◆ **DIRECTIONS FOR THIS TASK**
Give the material as a numbered list, from its first line through the line that contains "了大量的工作，同时各专业安装时间不一致，中间过程详细排", including that line. Leave out blank lines.
Segment Start: INPUT DATA
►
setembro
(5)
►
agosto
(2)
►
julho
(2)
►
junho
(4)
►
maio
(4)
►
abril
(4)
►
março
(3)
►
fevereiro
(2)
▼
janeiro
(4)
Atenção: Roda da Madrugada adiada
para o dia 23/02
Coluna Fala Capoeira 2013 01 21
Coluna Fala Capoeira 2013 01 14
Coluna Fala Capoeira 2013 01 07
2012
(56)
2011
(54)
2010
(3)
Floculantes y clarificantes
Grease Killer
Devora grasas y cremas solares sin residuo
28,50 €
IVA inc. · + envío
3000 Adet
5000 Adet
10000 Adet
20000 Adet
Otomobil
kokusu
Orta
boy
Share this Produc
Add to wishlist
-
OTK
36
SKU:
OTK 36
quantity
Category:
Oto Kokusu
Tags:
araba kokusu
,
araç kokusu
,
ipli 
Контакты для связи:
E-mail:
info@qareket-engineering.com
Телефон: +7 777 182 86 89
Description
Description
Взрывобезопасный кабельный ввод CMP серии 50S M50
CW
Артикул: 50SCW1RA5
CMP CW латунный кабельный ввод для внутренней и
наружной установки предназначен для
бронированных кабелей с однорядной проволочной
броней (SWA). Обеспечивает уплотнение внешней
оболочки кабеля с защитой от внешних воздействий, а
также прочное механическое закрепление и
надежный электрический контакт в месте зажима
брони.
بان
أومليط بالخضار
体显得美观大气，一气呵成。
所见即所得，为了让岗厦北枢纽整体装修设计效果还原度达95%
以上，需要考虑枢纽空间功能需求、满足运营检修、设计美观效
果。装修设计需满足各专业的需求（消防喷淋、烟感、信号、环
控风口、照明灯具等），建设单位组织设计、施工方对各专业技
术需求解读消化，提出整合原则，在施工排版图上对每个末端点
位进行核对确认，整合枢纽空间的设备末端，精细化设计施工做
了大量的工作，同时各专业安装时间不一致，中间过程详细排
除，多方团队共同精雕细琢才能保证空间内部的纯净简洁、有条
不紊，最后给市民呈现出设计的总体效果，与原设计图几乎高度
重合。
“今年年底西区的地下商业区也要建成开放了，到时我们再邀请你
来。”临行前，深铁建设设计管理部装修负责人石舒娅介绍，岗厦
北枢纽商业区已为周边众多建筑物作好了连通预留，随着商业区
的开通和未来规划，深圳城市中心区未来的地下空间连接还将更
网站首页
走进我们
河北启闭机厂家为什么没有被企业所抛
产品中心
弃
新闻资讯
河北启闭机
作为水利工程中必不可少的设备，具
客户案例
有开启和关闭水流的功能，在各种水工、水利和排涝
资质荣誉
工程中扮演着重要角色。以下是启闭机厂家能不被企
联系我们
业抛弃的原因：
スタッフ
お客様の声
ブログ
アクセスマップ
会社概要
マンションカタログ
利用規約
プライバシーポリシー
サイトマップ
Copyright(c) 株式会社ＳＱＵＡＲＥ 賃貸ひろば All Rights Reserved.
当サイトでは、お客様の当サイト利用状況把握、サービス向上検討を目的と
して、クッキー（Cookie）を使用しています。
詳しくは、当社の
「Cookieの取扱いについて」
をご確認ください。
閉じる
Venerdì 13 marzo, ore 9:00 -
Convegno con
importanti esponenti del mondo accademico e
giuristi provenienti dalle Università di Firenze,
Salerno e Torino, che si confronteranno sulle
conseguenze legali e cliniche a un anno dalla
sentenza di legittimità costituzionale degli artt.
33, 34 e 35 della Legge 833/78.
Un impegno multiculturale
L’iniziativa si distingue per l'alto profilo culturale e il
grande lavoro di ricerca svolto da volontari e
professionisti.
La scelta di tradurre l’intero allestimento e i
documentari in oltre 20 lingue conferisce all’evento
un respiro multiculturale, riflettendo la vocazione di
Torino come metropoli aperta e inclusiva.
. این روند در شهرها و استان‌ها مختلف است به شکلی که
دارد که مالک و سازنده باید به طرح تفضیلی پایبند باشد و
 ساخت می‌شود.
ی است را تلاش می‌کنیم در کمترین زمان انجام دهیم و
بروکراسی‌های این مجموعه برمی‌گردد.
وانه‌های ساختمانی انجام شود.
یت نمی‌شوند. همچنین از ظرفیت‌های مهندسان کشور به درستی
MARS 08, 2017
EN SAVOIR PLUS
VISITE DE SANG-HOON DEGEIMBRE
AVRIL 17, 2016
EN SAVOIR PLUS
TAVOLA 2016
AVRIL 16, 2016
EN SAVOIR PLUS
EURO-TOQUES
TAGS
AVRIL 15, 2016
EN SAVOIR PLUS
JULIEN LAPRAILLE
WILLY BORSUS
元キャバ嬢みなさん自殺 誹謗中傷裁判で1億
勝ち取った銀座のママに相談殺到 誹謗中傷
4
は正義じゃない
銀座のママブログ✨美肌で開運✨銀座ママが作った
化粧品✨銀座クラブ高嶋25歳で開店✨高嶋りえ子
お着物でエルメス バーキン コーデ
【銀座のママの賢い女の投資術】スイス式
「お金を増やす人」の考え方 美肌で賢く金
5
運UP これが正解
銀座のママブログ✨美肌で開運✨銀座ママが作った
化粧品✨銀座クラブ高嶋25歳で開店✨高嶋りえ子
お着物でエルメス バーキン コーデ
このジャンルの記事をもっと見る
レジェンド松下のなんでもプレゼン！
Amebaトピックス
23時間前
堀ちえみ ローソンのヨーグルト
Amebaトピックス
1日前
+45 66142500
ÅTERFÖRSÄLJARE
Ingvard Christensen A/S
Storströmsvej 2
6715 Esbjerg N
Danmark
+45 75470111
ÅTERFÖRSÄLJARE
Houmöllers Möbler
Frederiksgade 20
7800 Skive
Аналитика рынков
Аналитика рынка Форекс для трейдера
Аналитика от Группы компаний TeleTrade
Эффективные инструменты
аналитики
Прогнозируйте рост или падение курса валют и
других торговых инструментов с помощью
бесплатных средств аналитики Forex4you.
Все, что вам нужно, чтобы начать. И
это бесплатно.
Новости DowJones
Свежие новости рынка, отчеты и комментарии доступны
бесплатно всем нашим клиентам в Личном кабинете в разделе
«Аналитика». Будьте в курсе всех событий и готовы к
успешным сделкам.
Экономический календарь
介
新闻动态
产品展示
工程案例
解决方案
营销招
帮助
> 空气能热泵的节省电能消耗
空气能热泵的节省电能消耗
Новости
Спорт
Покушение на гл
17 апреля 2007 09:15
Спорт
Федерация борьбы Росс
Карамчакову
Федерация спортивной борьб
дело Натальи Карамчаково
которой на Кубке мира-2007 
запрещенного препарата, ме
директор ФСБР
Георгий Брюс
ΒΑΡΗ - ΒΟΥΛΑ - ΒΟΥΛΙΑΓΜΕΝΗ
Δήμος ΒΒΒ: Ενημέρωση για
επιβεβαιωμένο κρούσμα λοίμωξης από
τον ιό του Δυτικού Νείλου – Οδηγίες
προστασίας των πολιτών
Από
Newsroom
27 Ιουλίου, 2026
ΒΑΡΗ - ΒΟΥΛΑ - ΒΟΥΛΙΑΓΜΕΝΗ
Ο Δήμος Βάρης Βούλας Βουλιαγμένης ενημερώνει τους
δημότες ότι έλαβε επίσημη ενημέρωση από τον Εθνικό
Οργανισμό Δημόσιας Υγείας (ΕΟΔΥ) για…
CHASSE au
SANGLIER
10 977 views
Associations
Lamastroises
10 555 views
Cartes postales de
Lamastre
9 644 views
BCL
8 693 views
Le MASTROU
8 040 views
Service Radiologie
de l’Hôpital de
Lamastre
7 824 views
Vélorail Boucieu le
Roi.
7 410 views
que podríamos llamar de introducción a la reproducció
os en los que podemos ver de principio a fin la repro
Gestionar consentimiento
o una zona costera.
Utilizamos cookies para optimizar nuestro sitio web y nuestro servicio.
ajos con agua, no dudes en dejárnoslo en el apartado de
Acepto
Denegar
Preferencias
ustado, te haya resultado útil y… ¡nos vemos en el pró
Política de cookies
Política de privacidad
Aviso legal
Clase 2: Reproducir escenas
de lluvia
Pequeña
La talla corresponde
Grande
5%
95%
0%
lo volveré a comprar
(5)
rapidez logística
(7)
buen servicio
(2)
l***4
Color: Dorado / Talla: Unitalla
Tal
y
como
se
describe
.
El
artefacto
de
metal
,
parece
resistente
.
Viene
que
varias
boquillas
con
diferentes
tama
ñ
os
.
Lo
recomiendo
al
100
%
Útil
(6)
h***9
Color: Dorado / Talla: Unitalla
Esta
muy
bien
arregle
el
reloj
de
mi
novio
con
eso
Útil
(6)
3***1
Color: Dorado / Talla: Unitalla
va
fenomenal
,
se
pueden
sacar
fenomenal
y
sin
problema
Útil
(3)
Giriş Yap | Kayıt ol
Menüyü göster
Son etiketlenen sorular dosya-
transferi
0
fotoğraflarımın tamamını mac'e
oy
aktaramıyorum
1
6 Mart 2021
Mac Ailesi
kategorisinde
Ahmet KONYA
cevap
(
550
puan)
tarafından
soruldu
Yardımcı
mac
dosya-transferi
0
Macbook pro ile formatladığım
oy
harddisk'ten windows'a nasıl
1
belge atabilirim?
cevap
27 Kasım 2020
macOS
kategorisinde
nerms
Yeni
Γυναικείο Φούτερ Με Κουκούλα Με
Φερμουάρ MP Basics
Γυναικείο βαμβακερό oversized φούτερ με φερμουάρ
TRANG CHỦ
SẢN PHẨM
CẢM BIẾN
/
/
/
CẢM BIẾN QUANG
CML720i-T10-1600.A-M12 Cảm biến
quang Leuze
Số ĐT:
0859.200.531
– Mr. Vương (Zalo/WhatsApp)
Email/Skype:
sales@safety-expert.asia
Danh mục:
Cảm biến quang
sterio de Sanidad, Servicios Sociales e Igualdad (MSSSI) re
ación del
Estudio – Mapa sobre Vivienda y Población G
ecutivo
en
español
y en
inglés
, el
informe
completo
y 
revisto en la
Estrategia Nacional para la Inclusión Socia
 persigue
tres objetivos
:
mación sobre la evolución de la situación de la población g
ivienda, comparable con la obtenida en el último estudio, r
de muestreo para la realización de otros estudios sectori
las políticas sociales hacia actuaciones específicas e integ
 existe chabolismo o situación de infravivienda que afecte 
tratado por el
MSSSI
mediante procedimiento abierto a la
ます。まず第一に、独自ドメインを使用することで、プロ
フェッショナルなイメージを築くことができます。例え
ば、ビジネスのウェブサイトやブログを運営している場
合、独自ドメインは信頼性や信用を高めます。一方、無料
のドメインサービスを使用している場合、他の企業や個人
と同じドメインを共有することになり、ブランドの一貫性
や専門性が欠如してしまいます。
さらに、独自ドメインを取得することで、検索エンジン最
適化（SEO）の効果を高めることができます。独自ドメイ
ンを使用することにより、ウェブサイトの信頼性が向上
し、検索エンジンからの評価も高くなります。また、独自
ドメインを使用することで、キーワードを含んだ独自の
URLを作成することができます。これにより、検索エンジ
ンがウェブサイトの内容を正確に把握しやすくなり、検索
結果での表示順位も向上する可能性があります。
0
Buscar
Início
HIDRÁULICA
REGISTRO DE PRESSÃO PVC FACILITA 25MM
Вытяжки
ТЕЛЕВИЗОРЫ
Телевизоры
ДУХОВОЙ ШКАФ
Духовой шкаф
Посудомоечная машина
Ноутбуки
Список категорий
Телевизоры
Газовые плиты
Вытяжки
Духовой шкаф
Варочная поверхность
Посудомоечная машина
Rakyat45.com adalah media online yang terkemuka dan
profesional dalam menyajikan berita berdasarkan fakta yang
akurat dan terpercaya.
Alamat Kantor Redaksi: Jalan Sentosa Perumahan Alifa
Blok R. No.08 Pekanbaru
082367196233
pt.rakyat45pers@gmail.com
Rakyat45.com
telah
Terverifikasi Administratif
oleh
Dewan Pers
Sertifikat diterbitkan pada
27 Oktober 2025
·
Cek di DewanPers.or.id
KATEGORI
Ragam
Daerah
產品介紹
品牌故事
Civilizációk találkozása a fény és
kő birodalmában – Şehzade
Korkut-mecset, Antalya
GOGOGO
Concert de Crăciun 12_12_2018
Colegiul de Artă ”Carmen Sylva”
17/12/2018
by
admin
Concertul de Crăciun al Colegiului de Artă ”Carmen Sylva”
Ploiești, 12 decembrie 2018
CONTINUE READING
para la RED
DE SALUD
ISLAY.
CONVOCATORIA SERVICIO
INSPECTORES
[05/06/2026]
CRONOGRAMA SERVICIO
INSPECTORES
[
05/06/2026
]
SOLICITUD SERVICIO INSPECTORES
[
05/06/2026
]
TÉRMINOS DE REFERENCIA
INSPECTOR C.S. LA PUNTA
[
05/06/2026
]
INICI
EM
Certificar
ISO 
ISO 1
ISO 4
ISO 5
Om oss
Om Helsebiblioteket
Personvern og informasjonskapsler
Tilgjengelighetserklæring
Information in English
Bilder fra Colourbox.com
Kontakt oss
Segment End: INPUT DATA
◆ **FINISHED EXERCISE**
1. ►
2. setembro
3. (5)
4. ►
5. agosto
6. (2)
7. ►
8. julho
9. (2)
10. ►
11. junho
12. (4)
13. ►
14. maio
15. (4)
16. ►
17. abril
18. (4)
19. ►
20. março
21. (3)
22. ►
23. fevereiro
24. (2)
25. ▼
26. janeiro
27. (4)
28. Atenção: Roda da Madrugada adiada
29. para o dia 23/02
30. Coluna Fala Capoeira 2013 01 21
31. Coluna Fala Capoeira 2013 01 14
32. Coluna Fala Capoeira 2013 01 07
33. 2012
34. (56)
35. 2011
36. (54)
37. 2010
38. (3)
39. Floculantes y clarificantes
40. Grease Killer
41. Devora grasas y cremas solares sin residuo
42. 28,50 €
43. IVA inc. · + envío
44. 3000 Adet
45. 5000 Adet
46. 10000 Adet
47. 20000 Adet
48. Otomobil
49. kokusu
50. Orta
51. boy
52. Share this Produc
53. Add to wishlist
54. -
55. OTK
56. 36
57. SKU:
58. OTK 36
59. quantity
60. Category:
61. Oto Kokusu
62. Tags:
63. araba kokusu
64. ,
65. araç kokusu
66. ,
67. ipli 
68. Контакты для связи:
69. E-mail:
70. info@qareket-engineering.com
71. Телефон: +7 777 182 86 89
72. Description
73. Description
74. Взрывобезопасный кабельный ввод CMP серии 50S M50
75. CW
76. Артикул: 50SCW1RA5
77. CMP CW латунный кабельный ввод для внутренней и
78. наружной установки предназначен для
79. бронированных кабелей с однорядной проволочной
80. броней (SWA). Обеспечивает уплотнение внешней
81. оболочки кабеля с защитой от внешних воздействий, а
82. также прочное механическое закрепление и
83. надежный электрический контакт в месте зажима
84. брони.
85. بان
86. أومليط بالخضار
87. 体显得美观大气，一气呵成。
88. 所见即所得，为了让岗厦北枢纽整体装修设计效果还原度达95%
89. 以上，需要考虑枢纽空间功能需求、满足运营检修、设计美观效
90. 果。装修设计需满足各专业的需求（消防喷淋、烟感、信号、环
91. 控风口、照明灯具等），建设单位组织设计、施工方对各专业技
92. 术需求解读消化，提出整合原则，在施工排版图上对每个末端点
93. 位进行核对确认，整合枢纽空间的设备末端，精细化设计施工做
94. 了大量的工作，同时各专业安装时间不一致，中间过程详细排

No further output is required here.